> [Ejercicio]: ¿Puedes reproducir sin ningún cambio todas las líneas de las entradas que aparecen a continuación?

────────

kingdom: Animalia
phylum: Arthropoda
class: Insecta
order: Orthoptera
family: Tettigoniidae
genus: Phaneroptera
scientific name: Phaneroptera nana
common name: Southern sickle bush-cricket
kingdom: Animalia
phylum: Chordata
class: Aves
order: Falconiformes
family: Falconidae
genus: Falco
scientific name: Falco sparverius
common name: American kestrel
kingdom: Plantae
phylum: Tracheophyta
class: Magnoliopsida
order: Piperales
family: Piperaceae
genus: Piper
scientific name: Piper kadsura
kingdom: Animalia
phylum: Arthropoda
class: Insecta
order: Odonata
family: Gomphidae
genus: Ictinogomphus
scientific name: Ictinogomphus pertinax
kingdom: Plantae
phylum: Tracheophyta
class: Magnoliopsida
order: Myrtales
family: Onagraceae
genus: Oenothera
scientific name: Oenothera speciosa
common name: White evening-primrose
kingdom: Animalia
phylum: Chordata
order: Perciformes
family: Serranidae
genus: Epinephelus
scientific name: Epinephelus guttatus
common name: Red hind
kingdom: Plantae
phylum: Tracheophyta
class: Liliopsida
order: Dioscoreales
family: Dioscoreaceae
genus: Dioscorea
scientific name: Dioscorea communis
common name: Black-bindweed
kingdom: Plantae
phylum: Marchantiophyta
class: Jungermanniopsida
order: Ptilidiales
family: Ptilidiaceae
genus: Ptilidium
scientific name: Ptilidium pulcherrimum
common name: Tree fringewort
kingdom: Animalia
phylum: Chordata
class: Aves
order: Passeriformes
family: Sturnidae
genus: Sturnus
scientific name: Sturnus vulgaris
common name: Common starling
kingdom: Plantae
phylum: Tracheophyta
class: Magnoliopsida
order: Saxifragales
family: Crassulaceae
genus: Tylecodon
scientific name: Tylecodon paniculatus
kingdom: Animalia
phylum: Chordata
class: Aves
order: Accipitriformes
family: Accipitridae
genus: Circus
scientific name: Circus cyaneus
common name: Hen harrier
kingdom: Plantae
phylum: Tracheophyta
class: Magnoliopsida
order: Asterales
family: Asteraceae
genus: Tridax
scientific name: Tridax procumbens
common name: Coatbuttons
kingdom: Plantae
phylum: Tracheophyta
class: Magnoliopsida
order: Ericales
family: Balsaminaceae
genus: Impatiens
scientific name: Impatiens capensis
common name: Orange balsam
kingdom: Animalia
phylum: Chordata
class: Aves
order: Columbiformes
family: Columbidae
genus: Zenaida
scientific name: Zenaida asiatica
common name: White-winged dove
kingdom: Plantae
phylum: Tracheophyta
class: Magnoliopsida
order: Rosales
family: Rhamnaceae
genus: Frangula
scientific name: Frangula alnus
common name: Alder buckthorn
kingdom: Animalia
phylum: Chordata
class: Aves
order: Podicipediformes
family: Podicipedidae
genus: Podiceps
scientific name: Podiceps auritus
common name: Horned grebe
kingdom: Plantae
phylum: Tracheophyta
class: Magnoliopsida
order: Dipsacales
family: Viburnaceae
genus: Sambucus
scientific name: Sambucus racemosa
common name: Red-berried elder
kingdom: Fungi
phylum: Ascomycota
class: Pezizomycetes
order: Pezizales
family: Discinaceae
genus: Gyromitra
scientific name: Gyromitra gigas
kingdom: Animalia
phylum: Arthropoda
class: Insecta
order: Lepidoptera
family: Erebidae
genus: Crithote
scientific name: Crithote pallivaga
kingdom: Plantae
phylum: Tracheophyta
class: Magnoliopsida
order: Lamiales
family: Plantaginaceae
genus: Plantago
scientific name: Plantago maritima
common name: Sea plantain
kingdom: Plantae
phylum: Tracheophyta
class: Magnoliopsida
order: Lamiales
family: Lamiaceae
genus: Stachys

────────

> [Resultado del ejercicio]:
kingdom: Animalia
phylum: Arthropoda
class: Insecta
order: Orthoptera
family: Tettigoniidae
genus: Phaneroptera
scientific name: Phaneroptera nana
common name: Southern sickle bush-cricket
kingdom: Animalia
phylum: Chordata
class: Aves
order: Falconiformes
family: Falconidae
genus: Falco
scientific name: Falco sparverius
common name: American kestrel
kingdom: Plantae
phylum: Tracheophyta
class: Magnoliopsida
order: Piperales
family: Piperaceae
genus: Piper
scientific name: Piper kadsura
kingdom: Animalia
phylum: Arthropoda
class: Insecta
order: Odonata
family: Gomphidae
genus: Ictinogomphus
scientific name: Ictinogomphus pertinax
kingdom: Plantae
phylum: Tracheophyta
class: Magnoliopsida
order: Myrtales
family: Onagraceae
genus: Oenothera
scientific name: Oenothera speciosa
common name: White evening-primrose
kingdom: Animalia
phylum: Chordata
order: Perciformes
family: Serranidae
genus: Epinephelus
scientific name: Epinephelus guttatus
common name: Red hind
kingdom: Plantae
phylum: Tracheophyta
class: Liliopsida
order: Dioscoreales
family: Dioscoreaceae
genus: Dioscorea
scientific name: Dioscorea communis
common name: Black-bindweed
kingdom: Plantae
phylum: Marchantiophyta
class: Jungermanniopsida
order: Ptilidiales
family: Ptilidiaceae
genus: Ptilidium
scientific name: Ptilidium pulcherrimum
common name: Tree fringewort
kingdom: Animalia
phylum: Chordata
class: Aves
order: Passeriformes
family: Sturnidae
genus: Sturnus
scientific name: Sturnus vulgaris
common name: Common starling
kingdom: Plantae
phylum: Tracheophyta
class: Magnoliopsida
order: Saxifragales
family: Crassulaceae
genus: Tylecodon
scientific name: Tylecodon paniculatus
kingdom: Animalia
phylum: Chordata
class: Aves
order: Accipitriformes
family: Accipitridae
genus: Circus
scientific name: Circus cyaneus
common name: Hen harrier
kingdom: Plantae
phylum: Tracheophyta
class: Magnoliopsida
order: Asterales
family: Asteraceae
genus: Tridax
scientific name: Tridax procumbens
common name: Coatbuttons
kingdom: Plantae
phylum: Tracheophyta
class: Magnoliopsida
order: Ericales
family: Balsaminaceae
genus: Impatiens
scientific name: Impatiens capensis
common name: Orange balsam
kingdom: Animalia
phylum: Chordata
class: Aves
order: Columbiformes
family: Columbidae
genus: Zenaida
scientific name: Zenaida asiatica
common name: White-winged dove
kingdom: Plantae
phylum: Tracheophyta
class: Magnoliopsida
order: Rosales
family: Rhamnaceae
genus: Frangula
scientific name: Frangula alnus
common name: Alder buckthorn
kingdom: Animalia
phylum: Chordata
class: Aves
order: Podicipediformes
family: Podicipedidae
genus: Podiceps
scientific name: Podiceps auritus
common name: Horned grebe
kingdom: Plantae
phylum: Tracheophyta
class: Magnoliopsida
order: Dipsacales
family: Viburnaceae
genus: Sambucus
scientific name: Sambucus racemosa
common name: Red-berried elder
kingdom: Fungi
phylum: Ascomycota
class: Pezizomycetes
order: Pezizales
family: Discinaceae
genus: Gyromitra
scientific name: Gyromitra gigas
kingdom: Animalia
phylum: Arthropoda
class: Insecta
order: Lepidoptera
family: Erebidae
genus: Crithote
scientific name: Crithote pallivaga
kingdom: Plantae
phylum: Tracheophyta
class: Magnoliopsida
order: Lamiales
family: Plantaginaceae
genus: Plantago
scientific name: Plantago maritima
common name: Sea plantain
kingdom: Plantae
phylum: Tracheophyta
class: Magnoliopsida
order: Lamiales
family: Lamiaceae
genus: Stachys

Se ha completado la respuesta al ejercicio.